PiSSA initialization (`init_lora_weights="pissa"`) and rsLoRA scaling (`use_rslora=True`) reduce intruder dimension formation by starting in the pretrained weight subspace. These are planned as future improvements.
### Textual inversion
SelVA mean-pools all 77 CLIP tokens into a single AdaLN bias vector. Every token contributes equally to a scalar offset; the optimizer finds spectral buzz as the minimum-cost way to reduce flow-matching reconstruction loss. More tokens make it worse.
### Activation steering (global mean difference)
The raw mean difference between BJ and empty conditions is not a clean style basis — it carries noise from the diversity of the training clips and the many attention blocks that have nothing to do with timbral character. Global injection (all blocks at any strength) kills the sound.
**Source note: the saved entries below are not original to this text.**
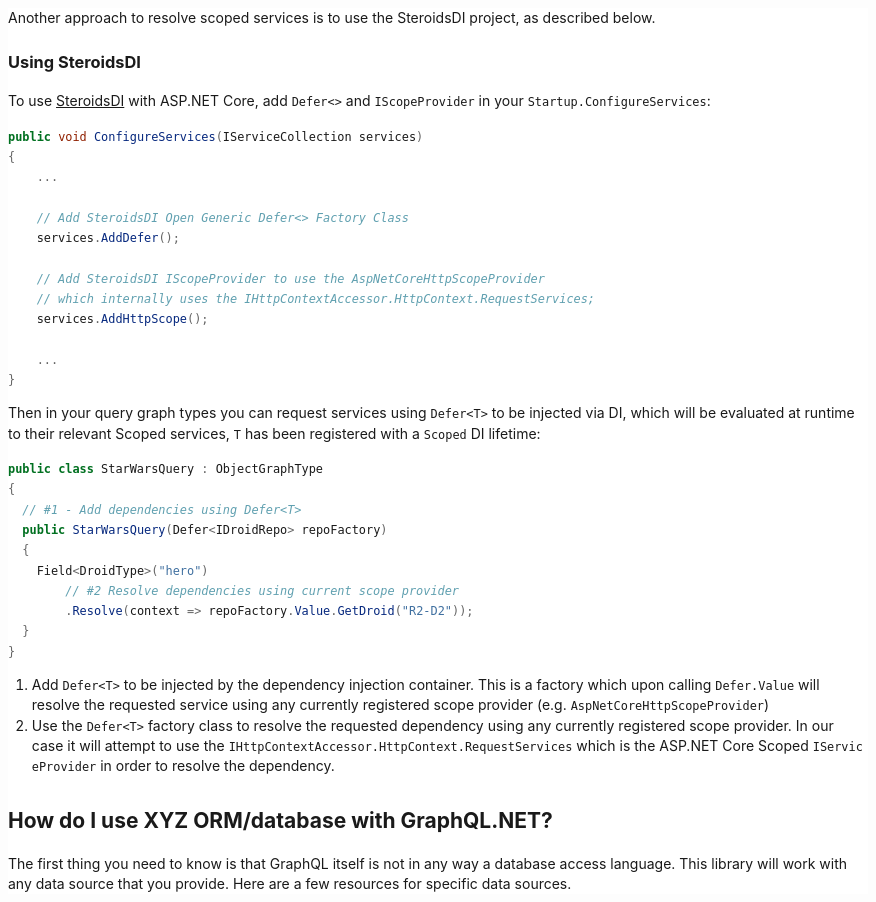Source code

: Another approach to resolve scoped services is to use the SteroidsDI project, as described below.

### Using SteroidsDI

To use [SteroidsDI](https://github.com/sungam3r/SteroidsDI) with ASP.NET Core, add `Defer<>` and `IScopeProvider` in your `Startup.ConfigureServices`:

```csharp
public void ConfigureServices(IServiceCollection services)
{
    ...

    // Add SteroidsDI Open Generic Defer<> Factory Class
    services.AddDefer();

    // Add SteroidsDI IScopeProvider to use the AspNetCoreHttpScopeProvider
    // which internally uses the IHttpContextAccessor.HttpContext.RequestServices;
    services.AddHttpScope();

    ...
}
```

Then in your query graph types you can request services using `Defer<T>` to be injected via DI,
 which will be evaluated at runtime to their relevant Scoped services, `T` has been registered with a `Scoped` DI lifetime:

```csharp
public class StarWarsQuery : ObjectGraphType
{
  // #1 - Add dependencies using Defer<T>
  public StarWarsQuery(Defer<IDroidRepo> repoFactory)
  {
    Field<DroidType>("hero")
        // #2 Resolve dependencies using current scope provider
        .Resolve(context => repoFactory.Value.GetDroid("R2-D2"));
  }
}
```

1. Add `Defer<T>` to be injected by the dependency injection container. This is a factory which upon calling `Defer.Value` will resolve the requested service using any currently registered scope provider (e.g. `AspNetCoreHttpScopeProvider`)
2. Use the `Defer<T>` factory class to resolve the requested dependency using any currently registered scope provider. In our case it will attempt to use the `IHttpContextAccessor.HttpContext.RequestServices` which is the ASP.NET Core Scoped `IServiceProvider` in order to resolve the dependency.

## How do I use XYZ ORM/database with GraphQL.NET?

The first thing you need to know is that GraphQL itself is not in any way a database access language.
This library will work with any data source that you provide. Here are a few resources for specific data sources.
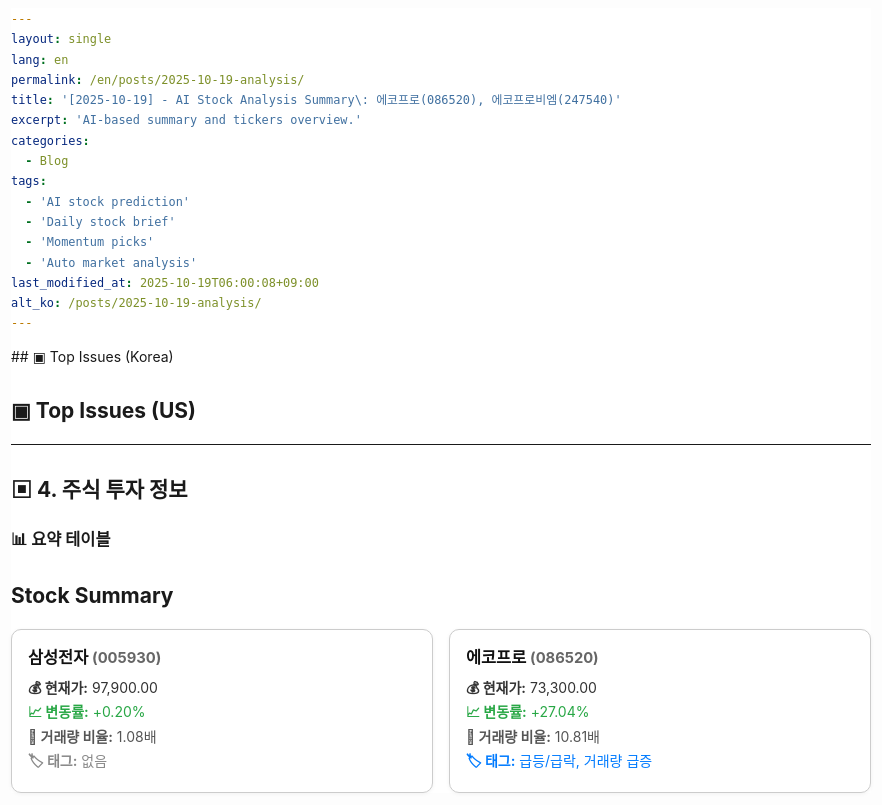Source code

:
 ```yaml
---
layout: single
lang: en
permalink: /en/posts/2025-10-19-analysis/
title: '[2025-10-19] - AI Stock Analysis Summary\: 에코프로(086520), 에코프로비엠(247540)'
excerpt: 'AI-based summary and tickers overview.'
categories:
  - Blog
tags:
  - 'AI stock prediction'
  - 'Daily stock brief'
  - 'Momentum picks'
  - 'Auto market analysis'
last_modified_at: 2025-10-19T06:00:08+09:00
alt_ko: /posts/2025-10-19-analysis/
---
```


<div lang="en">
## ▣ Top Issues (Korea)

## ▣ Top Issues (US)



---

## ▣ 4. 주식 투자 정보

### 📊 요약 테이블
<h2>Stock Summary</h2>
<div style='display:grid;grid-template-columns:repeat(auto-fit,minmax(250px,1fr));gap:16px;'>

<div style="background:#fff;border:1px solid #ccc;border-radius:10px;padding:16px;box-shadow:0 1px 4px rgba(0,0,0,0.05);">
<h3 style="color:#111;margin:0 0 0.5em;">삼성전자 <span style='font-size:0.9em;color:#666;'>(005930)</span></h3>
<p style="color:#333;margin:0.3em 0;"><strong>💰 현재가:</strong> 97,900.00</p>
<p style="color:#28a745;margin:0.3em 0;"><strong>📈 변동률:</strong> +0.20%</p>
<p style="color:#555;margin:0.3em 0;"><strong>🔄 거래량 비율:</strong> 1.08배</p>
<p style="color:#888;margin:0.3em 0;"><strong>🏷️ 태그:</strong> 없음</p>
</div>
    
<div style="background:#fff;border:1px solid #ccc;border-radius:10px;padding:16px;box-shadow:0 1px 4px rgba(0,0,0,0.05);">
<h3 style="color:#111;margin:0 0 0.5em;">에코프로 <span style='font-size:0.9em;color:#666;'>(086520)</span></h3>
<p style="color:#333;margin:0.3em 0;"><strong>💰 현재가:</strong> 73,300.00</p>
<p style="color:#28a745;margin:0.3em 0;"><strong>📈 변동률:</strong> +27.04%</p>
<p style="color:#555;margin:0.3em 0;"><strong>🔄 거래량 비율:</strong> 10.81배</p>
<p style="color:#007bff;margin:0.3em 0;"><strong>🏷️ 태그:</strong> 급등/급락, 거래량 급증</p>
</div>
Targeted layer injection (only the 36 blocks most predictive of BJ style) is theoretically sound but requires per-layer delta magnitude ranking to identify the right layers first.
---
## Reference dataset preparation
Use the same audio clips for both DITTO and vocoder fine-tuning:
- **Minimum:** 2030 clips. DITTO works from 5+; vocoder benefits from 40+.
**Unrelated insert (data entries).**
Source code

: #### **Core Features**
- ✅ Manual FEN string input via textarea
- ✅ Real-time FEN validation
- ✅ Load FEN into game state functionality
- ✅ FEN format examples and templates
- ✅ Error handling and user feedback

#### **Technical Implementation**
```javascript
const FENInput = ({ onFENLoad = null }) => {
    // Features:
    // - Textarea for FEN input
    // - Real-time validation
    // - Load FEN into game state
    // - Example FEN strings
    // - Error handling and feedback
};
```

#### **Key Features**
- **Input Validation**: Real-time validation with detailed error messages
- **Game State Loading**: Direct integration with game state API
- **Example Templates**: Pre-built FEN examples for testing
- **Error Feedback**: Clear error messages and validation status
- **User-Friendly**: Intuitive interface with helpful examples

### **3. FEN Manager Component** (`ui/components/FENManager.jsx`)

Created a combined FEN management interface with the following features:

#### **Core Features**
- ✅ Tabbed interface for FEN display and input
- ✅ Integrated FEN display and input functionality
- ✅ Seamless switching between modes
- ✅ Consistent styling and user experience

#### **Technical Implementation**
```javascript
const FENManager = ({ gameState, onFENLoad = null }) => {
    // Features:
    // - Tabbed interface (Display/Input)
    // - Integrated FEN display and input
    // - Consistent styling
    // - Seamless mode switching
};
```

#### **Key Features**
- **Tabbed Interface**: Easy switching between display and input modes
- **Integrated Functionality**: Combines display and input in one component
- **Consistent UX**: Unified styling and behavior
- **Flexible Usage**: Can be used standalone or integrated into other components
- **Format:** `.wav` or `.flac` at native sample rate. The trainer resamples automatically.
- **Length:** Any length ≥ 1 s. Longer is fine — the trainer segments internally.
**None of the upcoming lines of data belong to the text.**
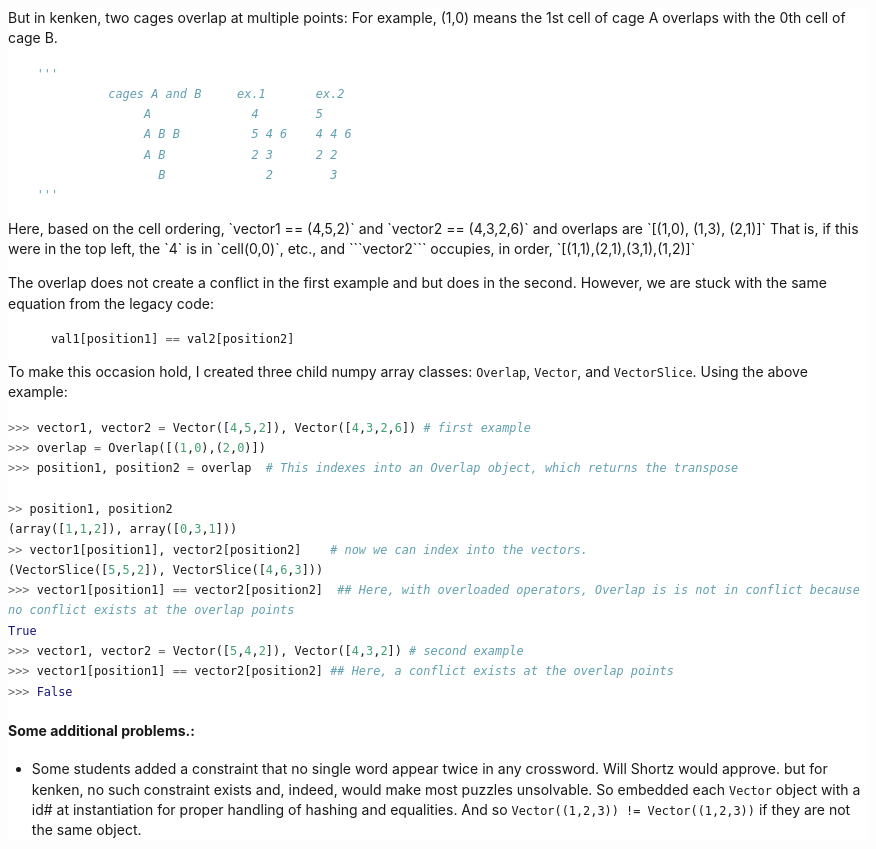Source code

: </div>
But in kenken, two cages overlap at multiple points:  
For example, (1,0) means the 1st cell of cage A overlaps with the 0th cell of cage B. 
<div style="font-size: 14px;">

```python                       
    '''
              cages A and B     ex.1       ex.2
                   A              4        5
                   A B B          5 4 6    4 4 6
                   A B            2 3      2 2
                     B              2        3
    '''
```

</div>
Here, based on the cell ordering, `vector1 == (4,5,2)` and `vector2 == (4,3,2,6)` and overlaps are `[(1,0), (1,3), (2,1)]`
That is, if this were in the top left,  the `4` is in `cell(0,0)`, etc., and ```vector2``` occupies, in order, `[(1,1),(2,1),(3,1),(1,2)]`

The overlap does not create a conflict in the first example and but does in the second.  However, we are stuck with the same equation from the legacy code:
<div style="font-size: 14px;">

```python
      val1[position1] == val2[position2]
```

</div>

To make this occasion hold, I created three child numpy array classes: `Overlap`, `Vector`, and `VectorSlice`.  Using the above example:
<div style="font-size: 14px;">

```python
>>> vector1, vector2 = Vector([4,5,2]), Vector([4,3,2,6]) # first example
>>> overlap = Overlap([(1,0),(2,0)])
>>> position1, position2 = overlap  # This indexes into an Overlap object, which returns the transpose

>> position1, position2               
(array([1,1,2]), array([0,3,1]))
>> vector1[position1], vector2[position2]    # now we can index into the vectors. 
(VectorSlice([5,5,2]), VectorSlice([4,6,3]))
>>> vector1[position1] == vector2[position2]  ## Here, with overloaded operators, Overlap is is not in conflict because no conflict exists at the overlap points
True
>>> vector1, vector2 = Vector([5,4,2]), Vector([4,3,2]) # second example
>>> vector1[position1] == vector2[position2] ## Here, a conflict exists at the overlap points
>>> False             
```

</div>

#### Some additional problems.:
  - Some students added a constraint that no single word appear twice in any crossword. Will Shortz would approve. but for kenken, no such constraint exists and, indeed, would make most puzzles unsolvable.  So embedded each `Vector` object with a id# at instantiation for proper handling of hashing and equalities.  And so `Vector((1,2,3)) != Vector((1,2,3))` if they are not the same object.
- **Quality:** Clean, full-mix BJ clips. Avoid heavily compressed or streaming-ripped files. Use HF Smoother if HF content sounds brittle after VAE roundtrip.
- **Diversity:** Vary tempo, key, vocal density. 20 diverse clips > 50 copies of the same 8-bar loop.
Normalize all clips to consistent loudness (e.g. -14 LUFS) before training. Inconsistent levels increase loss variance and slow convergence.